[Items listed in a dataset]

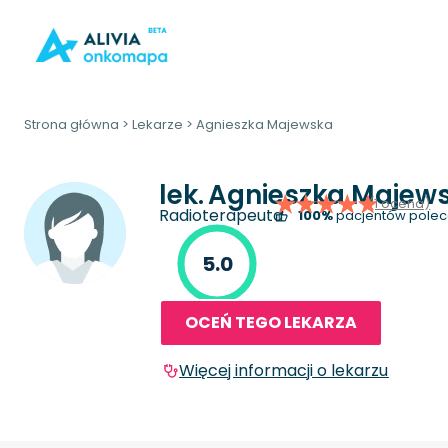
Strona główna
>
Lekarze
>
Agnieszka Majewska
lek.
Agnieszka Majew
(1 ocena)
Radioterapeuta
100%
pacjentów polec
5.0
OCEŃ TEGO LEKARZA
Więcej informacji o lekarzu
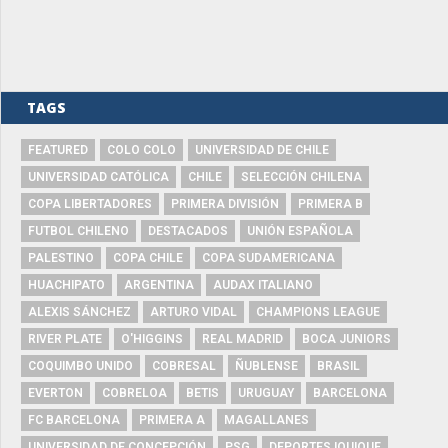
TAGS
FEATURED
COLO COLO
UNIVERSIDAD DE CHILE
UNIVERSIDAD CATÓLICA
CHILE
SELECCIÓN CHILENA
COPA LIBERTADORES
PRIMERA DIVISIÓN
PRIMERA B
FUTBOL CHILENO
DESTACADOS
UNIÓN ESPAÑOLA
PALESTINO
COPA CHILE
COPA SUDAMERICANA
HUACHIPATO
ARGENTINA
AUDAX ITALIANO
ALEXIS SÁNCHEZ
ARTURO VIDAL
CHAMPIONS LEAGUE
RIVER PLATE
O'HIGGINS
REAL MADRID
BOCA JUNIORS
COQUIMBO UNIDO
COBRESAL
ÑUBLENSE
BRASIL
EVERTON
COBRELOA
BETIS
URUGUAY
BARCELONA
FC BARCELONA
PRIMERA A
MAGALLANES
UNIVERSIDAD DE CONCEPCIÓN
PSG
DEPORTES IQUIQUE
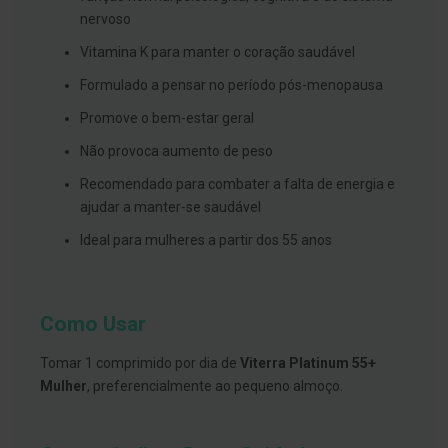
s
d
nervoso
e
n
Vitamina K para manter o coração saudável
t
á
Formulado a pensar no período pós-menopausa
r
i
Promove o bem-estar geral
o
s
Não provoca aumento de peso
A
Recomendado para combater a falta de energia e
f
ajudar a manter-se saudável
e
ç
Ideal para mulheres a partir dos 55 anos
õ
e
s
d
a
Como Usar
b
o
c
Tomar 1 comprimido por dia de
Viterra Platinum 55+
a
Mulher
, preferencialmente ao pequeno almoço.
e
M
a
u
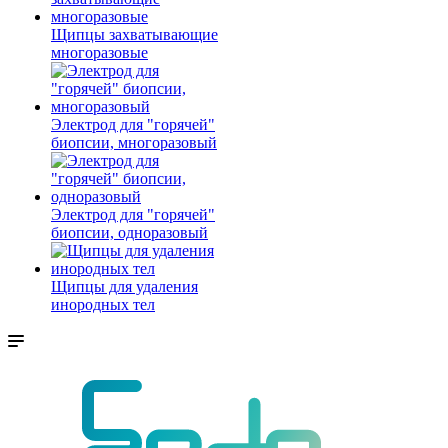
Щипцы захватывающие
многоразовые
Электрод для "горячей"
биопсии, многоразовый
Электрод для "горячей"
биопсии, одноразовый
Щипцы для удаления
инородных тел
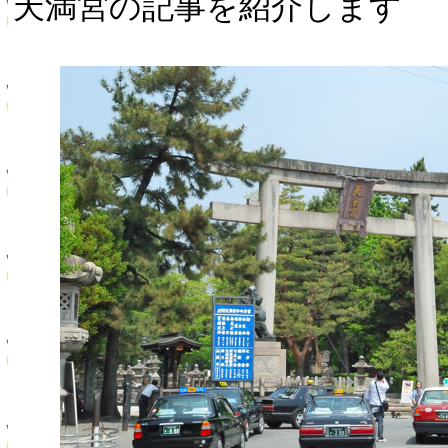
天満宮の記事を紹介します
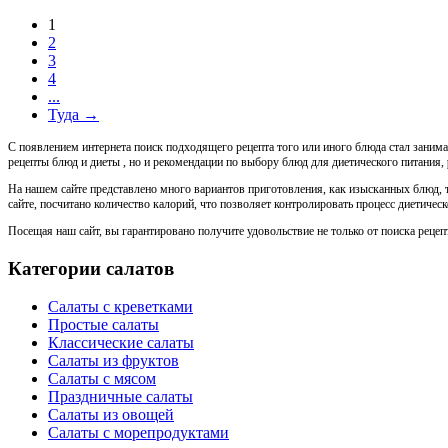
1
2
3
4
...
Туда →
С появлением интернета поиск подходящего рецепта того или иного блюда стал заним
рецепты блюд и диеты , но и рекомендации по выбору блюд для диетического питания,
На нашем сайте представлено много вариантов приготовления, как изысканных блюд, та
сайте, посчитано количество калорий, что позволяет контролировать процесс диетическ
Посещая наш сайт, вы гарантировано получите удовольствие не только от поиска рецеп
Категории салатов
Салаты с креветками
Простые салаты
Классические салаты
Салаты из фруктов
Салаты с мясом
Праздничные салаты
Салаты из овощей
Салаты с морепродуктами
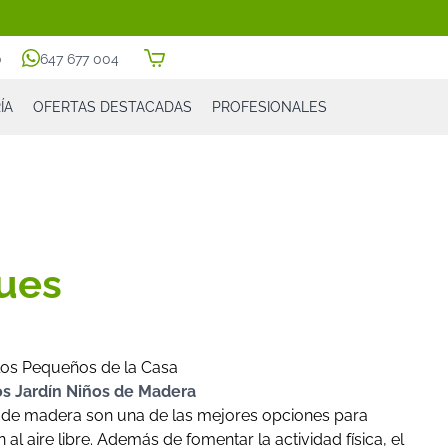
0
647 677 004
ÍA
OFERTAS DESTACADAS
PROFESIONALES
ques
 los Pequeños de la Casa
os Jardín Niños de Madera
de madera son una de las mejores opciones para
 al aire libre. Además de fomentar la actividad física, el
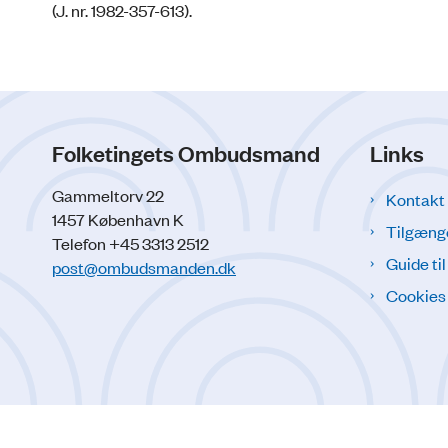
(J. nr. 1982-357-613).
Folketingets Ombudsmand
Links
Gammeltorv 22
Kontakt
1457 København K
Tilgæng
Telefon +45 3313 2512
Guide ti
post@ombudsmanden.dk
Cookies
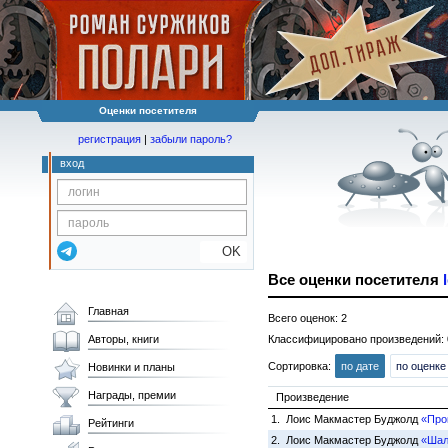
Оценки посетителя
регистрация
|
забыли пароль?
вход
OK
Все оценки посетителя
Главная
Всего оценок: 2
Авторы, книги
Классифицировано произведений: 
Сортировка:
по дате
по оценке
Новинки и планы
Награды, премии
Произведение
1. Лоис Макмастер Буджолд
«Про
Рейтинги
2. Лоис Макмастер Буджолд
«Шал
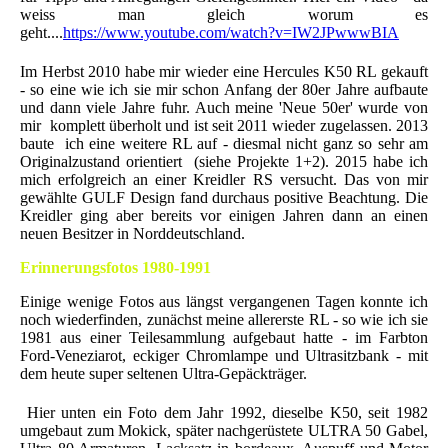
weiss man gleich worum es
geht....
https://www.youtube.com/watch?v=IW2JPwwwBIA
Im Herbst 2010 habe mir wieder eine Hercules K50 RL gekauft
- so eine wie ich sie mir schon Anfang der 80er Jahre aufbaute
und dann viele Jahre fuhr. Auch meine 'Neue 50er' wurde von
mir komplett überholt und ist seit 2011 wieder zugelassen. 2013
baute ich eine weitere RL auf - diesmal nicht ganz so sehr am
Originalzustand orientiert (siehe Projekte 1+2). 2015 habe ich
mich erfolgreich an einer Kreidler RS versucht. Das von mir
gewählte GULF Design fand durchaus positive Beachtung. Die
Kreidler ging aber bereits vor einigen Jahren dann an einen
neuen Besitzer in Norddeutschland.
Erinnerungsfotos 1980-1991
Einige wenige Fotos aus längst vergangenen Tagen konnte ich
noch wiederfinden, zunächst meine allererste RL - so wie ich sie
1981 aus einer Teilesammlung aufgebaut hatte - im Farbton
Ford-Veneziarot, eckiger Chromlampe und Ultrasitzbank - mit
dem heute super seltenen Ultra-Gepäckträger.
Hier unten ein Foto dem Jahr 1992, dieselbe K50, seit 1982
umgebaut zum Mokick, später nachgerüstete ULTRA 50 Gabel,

■ **WHAT IS BEING ASKED**
When copying from the data above, begin at the line containing "Tomar 1 comprimido por dia de" and end at the line containing "Салаты из фруктов"; return those lines exactly and leave all pictures behind.

■ **EXERCISE RESPONSE**
Tomar 1 comprimido por dia de
Viterra Platinum 55+
a
Mulher
, preferencialmente ao pequeno almoço.
e
M
a
u
Щипцы захватывающие
многоразовые
Электрод для "горячей"
биопсии, многоразовый
Электрод для "горячей"
биопсии, одноразовый
Щипцы для удаления
инородных тел
天満宮の記事を紹介します
1
2
3
4
...
Туда →
С появлением интернета поиск подходящего рецепта того или иного блюда стал заним
рецепты блюд и диеты , но и рекомендации по выбору блюд для диетического питания,
На нашем сайте представлено много вариантов приготовления, как изысканных блюд, та
сайте, посчитано количество калорий, что позволяет контролировать процесс диетическ
Посещая наш сайт, вы гарантировано получите удовольствие не только от поиска рецеп
Категории салатов
Салаты с креветками
Простые салаты
Классические салаты
Салаты из фруктов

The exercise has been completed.